"O L-RD, Who are my power and my strength and my refuge in the day of trouble, to You nations will come from the ends of the earth and say, 'Only lies have our fathers handed down to us, emptiness in which there is nothing of any avail! Can a man make gods for himself, and they are no gods? 'Therefore, behold I let them know; at this time I will let them know My power and My might, and they shall know that My Name is the L-RD".
Jeremiah 16:19-21

Q & A – Does the Hebrew Word Alma Really Mean “Virgin”?

May 30, 2011

in Christianity:,Judaism vs.

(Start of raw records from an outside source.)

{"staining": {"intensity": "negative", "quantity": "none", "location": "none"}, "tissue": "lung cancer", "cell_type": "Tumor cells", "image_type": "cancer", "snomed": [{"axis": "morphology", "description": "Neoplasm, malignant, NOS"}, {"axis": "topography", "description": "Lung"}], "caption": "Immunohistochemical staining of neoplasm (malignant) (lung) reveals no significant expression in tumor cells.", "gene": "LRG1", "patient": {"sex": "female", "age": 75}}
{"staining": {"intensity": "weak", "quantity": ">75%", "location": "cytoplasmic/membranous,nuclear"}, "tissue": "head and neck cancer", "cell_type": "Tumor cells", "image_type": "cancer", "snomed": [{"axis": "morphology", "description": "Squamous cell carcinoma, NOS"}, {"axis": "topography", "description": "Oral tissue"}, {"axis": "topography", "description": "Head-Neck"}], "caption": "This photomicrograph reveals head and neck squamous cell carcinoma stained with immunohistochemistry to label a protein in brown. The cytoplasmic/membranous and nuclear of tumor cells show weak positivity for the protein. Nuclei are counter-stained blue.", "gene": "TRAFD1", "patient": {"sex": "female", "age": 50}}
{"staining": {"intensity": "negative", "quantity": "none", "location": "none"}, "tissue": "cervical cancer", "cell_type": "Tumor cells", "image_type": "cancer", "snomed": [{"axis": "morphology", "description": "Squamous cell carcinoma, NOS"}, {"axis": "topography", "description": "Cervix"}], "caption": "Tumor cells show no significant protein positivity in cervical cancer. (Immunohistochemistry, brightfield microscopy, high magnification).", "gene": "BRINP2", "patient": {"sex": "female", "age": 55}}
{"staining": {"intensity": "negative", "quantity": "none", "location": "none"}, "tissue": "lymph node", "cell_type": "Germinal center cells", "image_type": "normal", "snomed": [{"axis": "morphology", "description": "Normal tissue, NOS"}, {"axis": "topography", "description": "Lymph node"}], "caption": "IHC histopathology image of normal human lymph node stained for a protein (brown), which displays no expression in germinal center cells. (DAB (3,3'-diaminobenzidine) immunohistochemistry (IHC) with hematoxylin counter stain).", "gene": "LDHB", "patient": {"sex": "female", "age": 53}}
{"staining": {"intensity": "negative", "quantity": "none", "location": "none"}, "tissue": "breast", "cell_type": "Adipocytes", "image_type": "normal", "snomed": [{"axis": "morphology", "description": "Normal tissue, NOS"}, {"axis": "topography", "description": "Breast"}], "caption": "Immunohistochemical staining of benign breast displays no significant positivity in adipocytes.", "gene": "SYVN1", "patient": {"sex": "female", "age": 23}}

Christianity,Judaism:,Noahide - The Ancient Path,Questions and Answers,Rabbi Tovia Singer,The Torah

Question: 

Dear Rabbi Singer,

I have listened to your tapes and I have also read a number of your articles on your web site regarding Christ’s virgin birth and you make some very good points.  I have discussed this issue with my pastor and although he did remark that he finds your arguments “interesting” he brought up a good argument (I think).  He asked that if the Hebrew word alma only meant “young woman” and not “virgin,” why is it that in every place the word alma appears in the Bible it is always referring to a virgin?  I think he has made a good point and will relate your answer to him.  I thank you in advance.

Answer:

Your pastor’s contention that “every place the word alma appears in the Bible it is always referring to a virgin” is incorrect.  This is not the first time I have come across a Christian who has made this erroneous assertion; and each and every time I hear it I am puzzled as to why these apologists do not do their research before making this claim.  This is especially the case in our modern age where computer technology has made simple word studies so quick and easy to research.  I will briefly explain your question for the readers of our website who are unfamiliar with this subject.

For nearly two millennia the church has insisted that the Hebrew word alma can only mean “virgin.”  The church must hold this position because Matthew 1:22-23 translates alma in Isaiah 7:14 as “virgin.”  The first Gospel quotes this well-known verse to provide the only “Old Testament” proof text for the supposed virgin birth of Jesus.  The stakes are high for Christendom, because if the Hebrew word alma does not mean virgin, Matthew is misquoting the prophet Isaiah, and both a key tenet of Christianity and the credibility of the first Gospel collapses.

How accurate is this Christian claim?  The place to explore this issue is in the Jewish scriptures.  If the Hebrew word alma means virgin then each usage in the Bible must be either a clear reference to a virgin or at least be ambiguous.  The word alma appears in the Jewish scriptures seven times.  If even one reference clearly refers to a woman who is not a virgin, then Matthew’s rendition of Isaiah 7:14 becomes untenable.

One of the places where the uncommon Hebrew word alma appears in the Bible is in Proverbs 30:18-20 which reads,

There are three things which are too wonderful for me, four which I do not understand: the way of an eagle in the sky, the way of a serpent on a rock, the way of a ship in the middle of the sea, and the way of a man with a young woman [b’alma].  This is the way of an adulterous woman: she eats and wipes her mouth, and says, “I have done no wrong.”

In the above three verses, King Solomon compares a man with an alma to three other things: an eagle in the sky, a serpent on a rock, and a ship in the sea.  What do these three things all have in common?  They leave no trace.  After the eagle has flown across the sky, determining that the eagle had ever flown there is impossible.  Once a snake has slithered over a rock, there is no way to discern that the snake had ever crossed there (as opposed to a snake slithering over sand or grass, where it leaves a trail).  After a ship has moved across the sea, the water comes together behind it and there is no way to tell that a ship had ever passed through there.  Similarly, King Solomon informs us that once a man has been with an alma there is also no trace of the fornication that had occurred between them.  Therefore, in the following verse (verse 20) King Solomon explains that once this adulterous woman has eaten (a metaphor for her fornication), she removes the trace of her sexual activity by exclaiming, “I have done no wrong.”  The word alma clearly does not mean virgin.

In the same way that in the English language the words “young woman” have no bearing on whether virginity is present or not, in the Hebrew language there is no relationship between the words alma and virgin.  On the contrary, it is usually a young woman who bears children.  Had Isaiah wished to speak about a virgin birth, he would have used the word betulah1 not alma.  Betulah is a common word in the Jewish scriptures, and can only mean “virgin.”

Sincerely yours,

Rabbi Tovia Singer
Footnote:

1 In fact, although Isaiah used the Hebrew word alma only one time in his entire corpus (7:14), the prophet uses this word virgin (betulah) five times throughout the book of Isaiah (23:4; 23:12; 37:22; 47:1; 62:5).